Рыцарь нашего времени | Страница: 52

  • Georgia
  • Verdana
  • Tahoma
  • Symbol
  • Arial
16
px

— У нас через неделю стартует новый сезон, а у нас по старому рейтинги за лето упали до минимальных порогов. Кара, твои гаврики плохо трясут грязным бельем. Мало жутких случаев, мало крови, мало душещипательных историй из звездной жизни. Ты бы лучше не пропадал, а то вот так раз вернешься — а ты уволен! — Макс хихикнул, а Дима побледнел. Мысль о том, что все в его жизни начинает рушиться, как карточный домик, его не оставляла. И на Канале дела не ладятся, и здоровье не то, что бы там ни говорил сладкий доктор. Может, кто-то его, Диму, вампирит? Может быть, даже сам Макс Канаев, эта богатая, заправленная кокаином тварь? Дима вздрогнул и встряхнулся. Надо держать себя в руках.

— Я собираюсь поменять бригаду редакторов.

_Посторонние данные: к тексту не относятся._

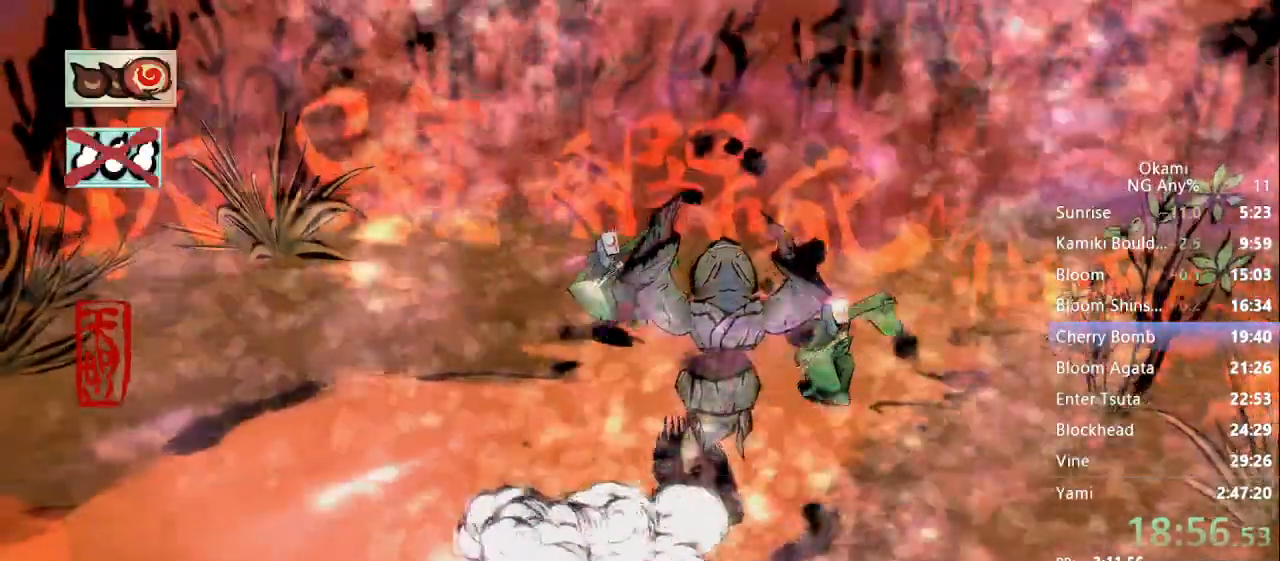
{"buttons": [], "left_stick": "right", "right_stick": "right"}
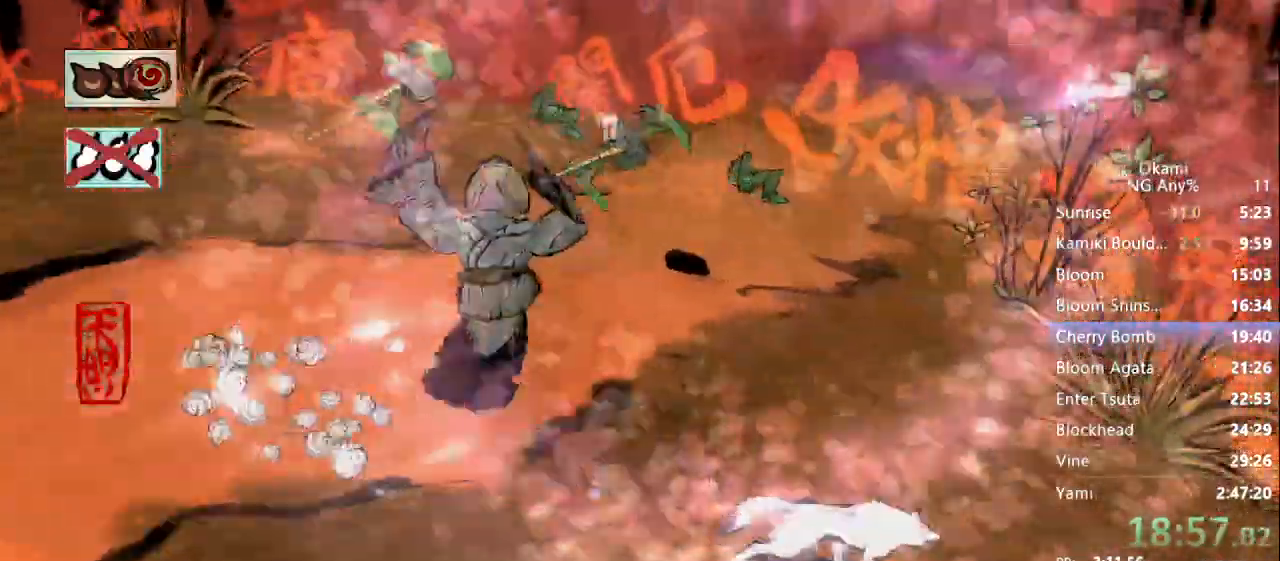
{"buttons": [], "left_stick": "up", "right_stick": "right"}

— Да уж пора бы что-то делать, уже давно пора, — Макс явно устал от разговора, так что Дима потихоньку ушел под летящие ему вслед обвинения в том, что он совсем разленился, зажрался и что колбаски популярности скоро превратятся в мокрые пятна популярности, если так пойдет дальше. Но если быть честным, это все Диму не очень-то волновало. Работа его утомляла, он всерьез подумывал о том, как бы взять отпуск и махнуть в санаторий, полечиться. Или к знахарю какому-нибудь сходить, пусть посмотрит насчет порчи. Все не ладится. Саша ушла к другому, и хотя он этого сам давно хотел, почему-то это расстроило его и обидело. Ее не увели, он не бросил ее, она просто ушла, потому что он ее больше не удовлетворял. Он и себя-то не удовлетворял.

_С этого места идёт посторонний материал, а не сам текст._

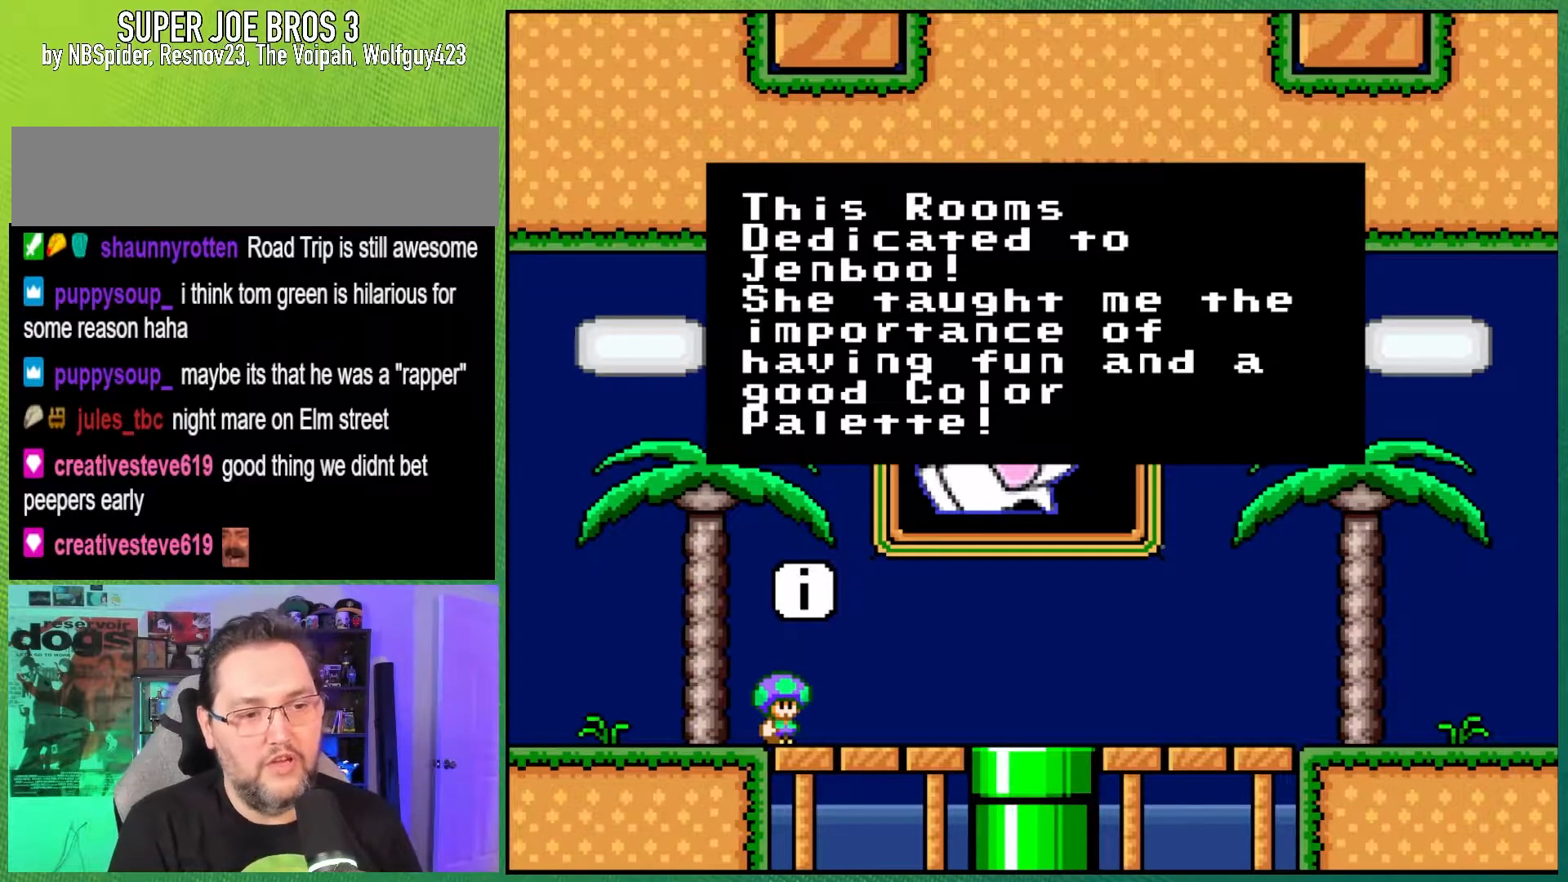
Gameplay with a controller (Nintendo layout); each line is a JSON object with the inputs held at the frame after it. "events" lists button and stick changes between this image and that frame as [ms after this image, input, new state], when the widget could be followed in between. Not read: L3 R3.
{"buttons": ["Y", "DPAD_RIGHT"], "events": [[33, "A", "down"], [167, "A", "up"], [267, "DPAD_RIGHT", "down"], [317, "Y", "down"]]}
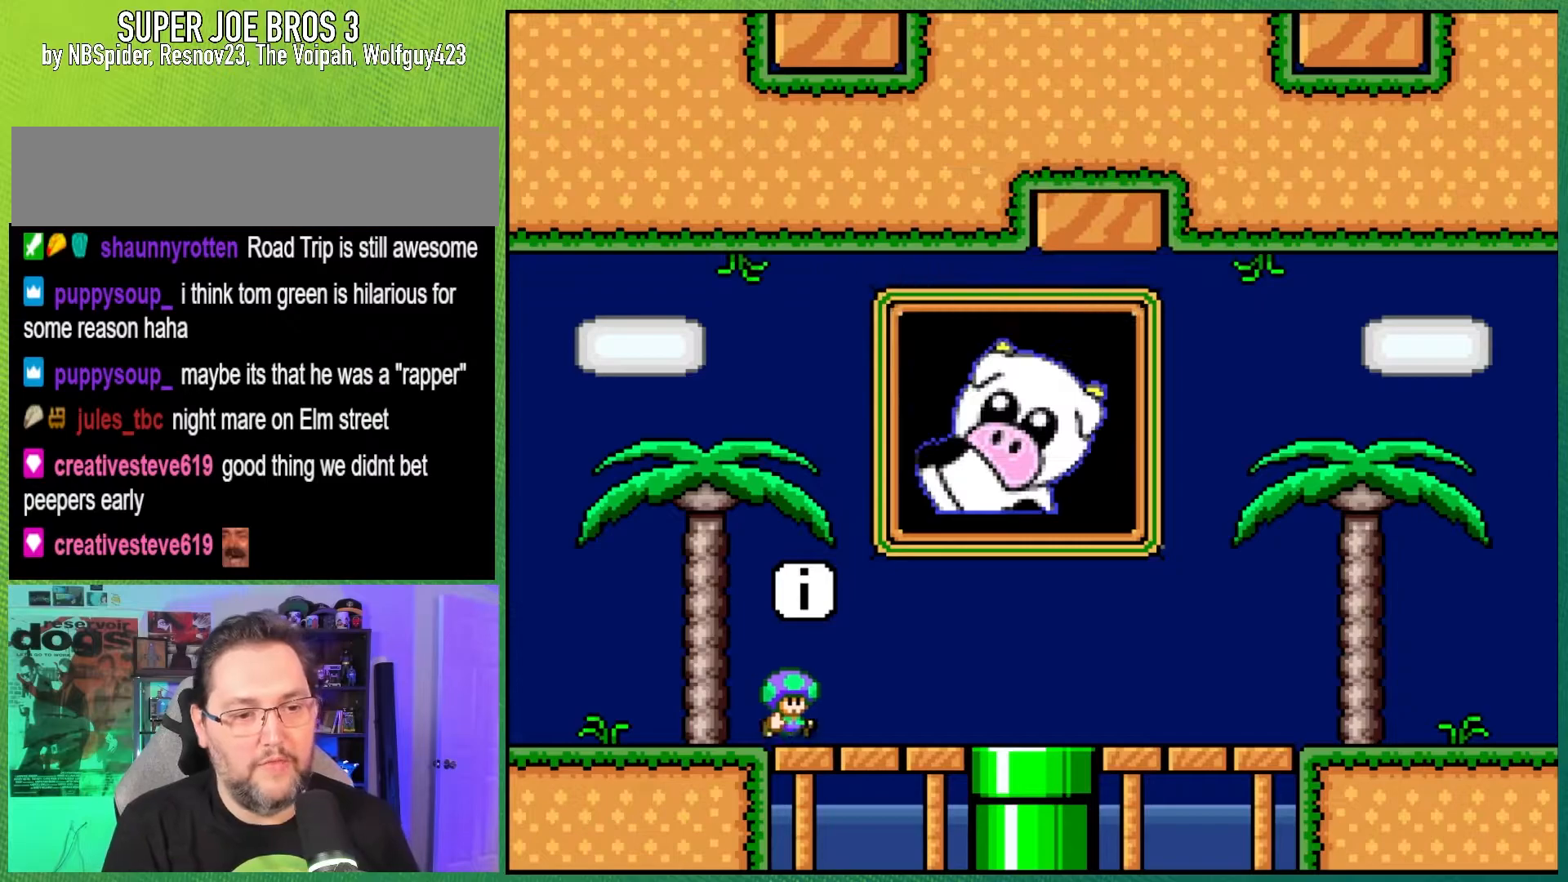
{"buttons": ["B", "Y", "DPAD_LEFT"], "events": [[383, "B", "down"], [417, "DPAD_RIGHT", "up"], [433, "DPAD_LEFT", "down"]]}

Лиза еще пока не ушла, но Дима уже этого хотел. Лиза стала для него обузой. Нет, кто-то все-таки его сглазил. Уж не Гришка ли Ершов? А что? С него станется! Впрочем, даже Дима с его способностью к самовнушению не мог поверить, что Гришка бы стал делать что-то подобное. Гришка снова жил и работал в их упругой, цепкой телевизионной среде, влезал в новые проекты, вел переговоры и выбивал бабки. Все это не касалось крупных федеральных каналов, Гришка крутился в кабельном телевидении и дециметровках, но тем не менее он явно выправился. Старая история с аварией забылась, и теперь Гришка выглядел огурцом, посвежел и помолодел отчего-то. Поговаривали, что у Гришки скоро будет ребенок, что его девушка беременна, но все это было похоже больше на фантастику. Скорее астероид упадет, чем Гришка станет папашей. И все же… он периодически появлялся в «Стакане», сидел в кафе на «полвторого», улыбался всем, кроме Кары, мимо которого проходил, делая вид, что не знает его вовсе. Он бы точно не стал колдовать и гадать. Нет, скорее на это был способен сам Кара, против своей воли снова чувствующий приливы склизкой, холодной зависти. Хотел бы он сам так же, как Гришка. Черт!

* * *

Она лежала рядом и спала безмятежным сном ребенка, уставшего от долгих игр и впечатлений прошедшего дня. На ней была только моя футболка, которую она приноровилась использовать вместо ночной рубашки — из чистой вредности, я полагаю, так как знала, как я негодую, когда кто-то таскает мою одежду. Думаю, ей очень нравится, когда я негодую. Она стоит и смеется мне в лицо, а потом говорит, что ее все равно сейчас нельзя расстраивать, так что мне бы лучше пойти в магазин и купить для нее ананас. И соленые огурцы. И очередной пакет соевого мяса, которое я готовлю для нее в невероятных количествах. Сумасшедшая и вздорная девица отказывается есть мясо или хотя бы пить молоко даже сейчас. Сумасшедшая девица ждет ребенка — моего ребенка — и отказывается питаться правильно, сколько ее ни убеждай и ни стыди.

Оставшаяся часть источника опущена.